Documentation

Query the Airflow Database


Overview

At Astronomer, each Airflow deployment is eqiupped with a PostgreSQL database that serves as Airflow's underlying metadata database and your Airflow scheduler's source of truth.

Astronomer hosts that database for Astronomer Cloud customers (each securely isolated from the rest) and our team helps Enterprise customers get their own set up during our platform installation.

Access Your Airflow Deployment's Postgres

To successfully leverage Airflow's "Ad Hoc Query" feature (acessible from the Airflow UI), you'll need to confirm access to the database in the first place.

Local Deployment

When developing locally, you'll need to set up your local Postgres connection.

1. Add libstdc++ to packages.txt

Airflow uses Pandas to power the Ad Hoc Query engine, which requires this additional dependency.

libstdc++ is a top-level Alpine-level package that belongs in packages.txt, a file automatically generated upon initializing an Airflow project with Astronomer's CLI.

2. Find the airflow_db Connection Object

On the Airflow UI, navigate over to Admin > Connections.
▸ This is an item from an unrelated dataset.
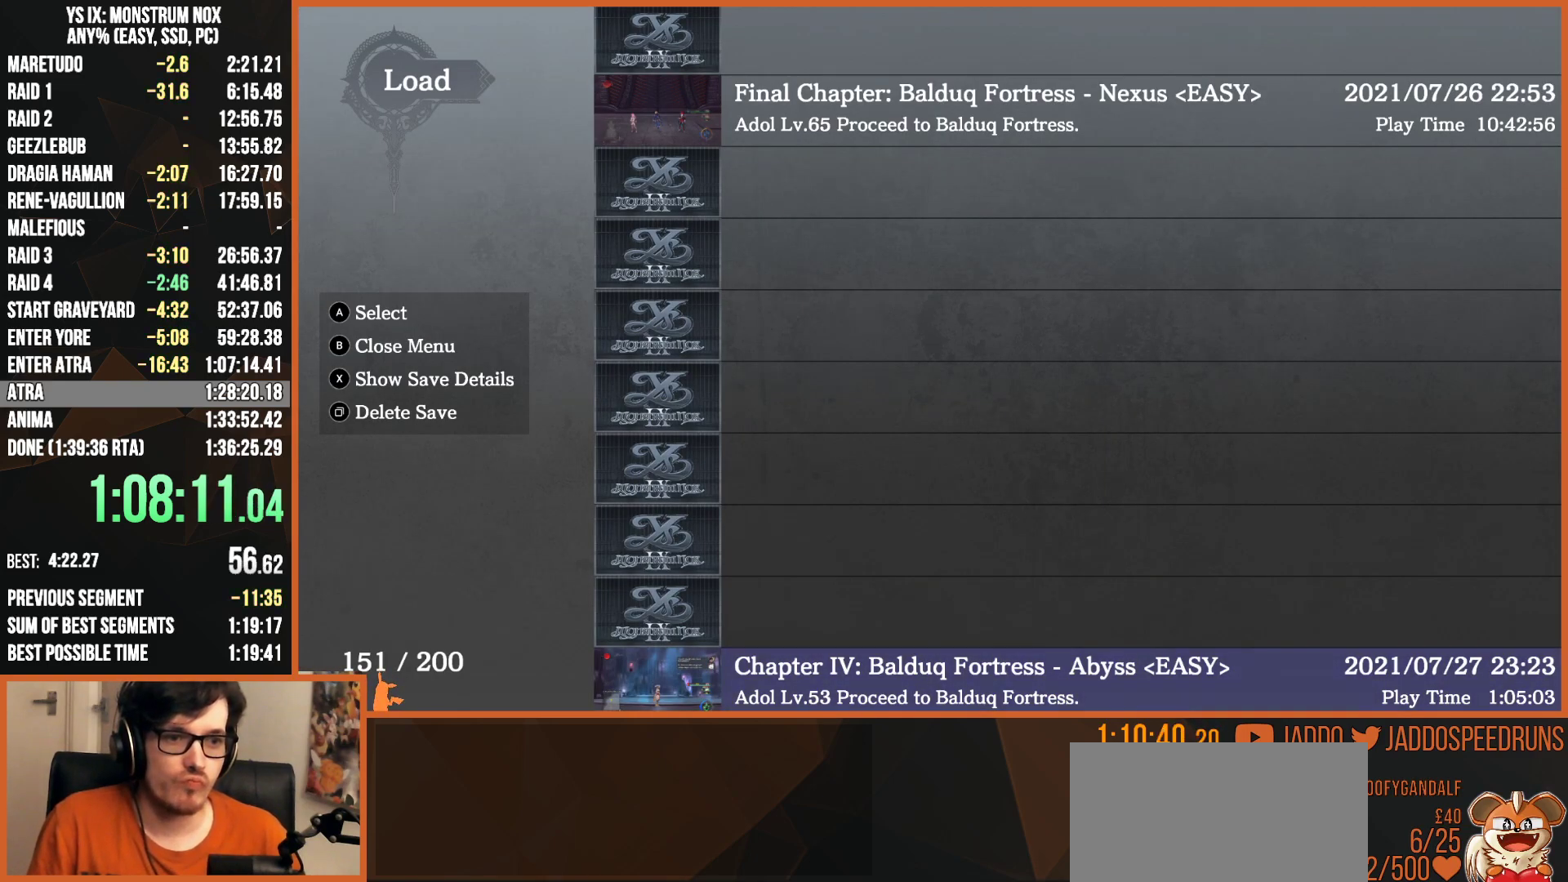
{"buttons": [], "left_stick": "center", "right_stick": "center", "button_events": []}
The airflow_db connection is generated by default.

Connections Page

3. Edit the Connection

In the airflow_db connection object:

  • Change the Conn Type to Postgres

  • Add the following connection information:

    ```
    host: postgres
    schema: postgres
    login: postgres
    password: postgres
    port (optional): 5432
    ```

    Your connection should look something like:

Local Connections Details Page

The port will be set to 5342 by default but if you’ve set a custom port, you’ll need to update that here as well.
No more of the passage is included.